• Instructions to follow: Please output the entries below from the line that contains "Valor de Venta, 2022-03: 800 -> 1790" through the final line, reproduced exactly and alone.

══════════════════════════════

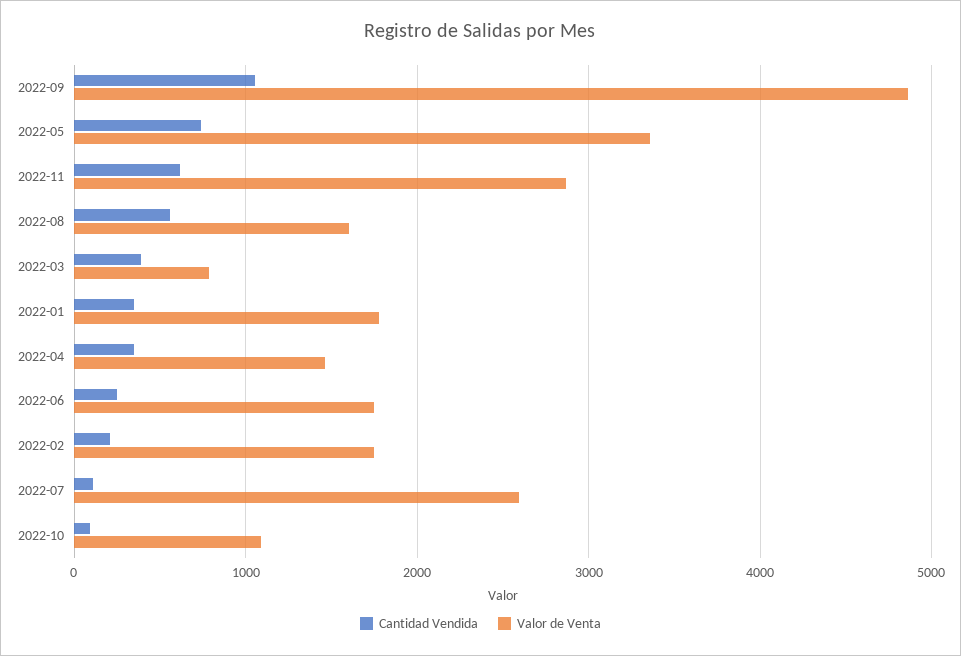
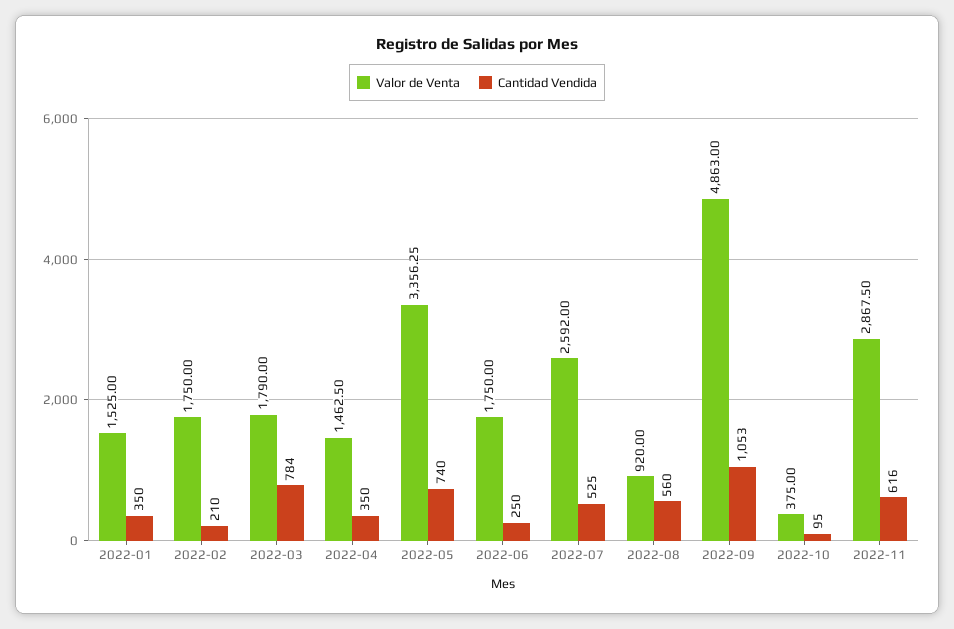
Valor de Venta, 2022-08: 1600 -> 920
Cantidad Vendida, 2022-03: 400 -> 784
Valor de Venta, 2022-03: 800 -> 1790
Valor de Venta, 2022-01: 1800 -> 1525
Cantidad Vendida, 2022-07: 100 -> 525
Valor de Venta, 2022-10: 1100 -> 375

══════════════════════════════

• Answer box:
Valor de Venta, 2022-03: 800 -> 1790
Valor de Venta, 2022-01: 1800 -> 1525
Cantidad Vendida, 2022-07: 100 -> 525
Valor de Venta, 2022-10: 1100 -> 375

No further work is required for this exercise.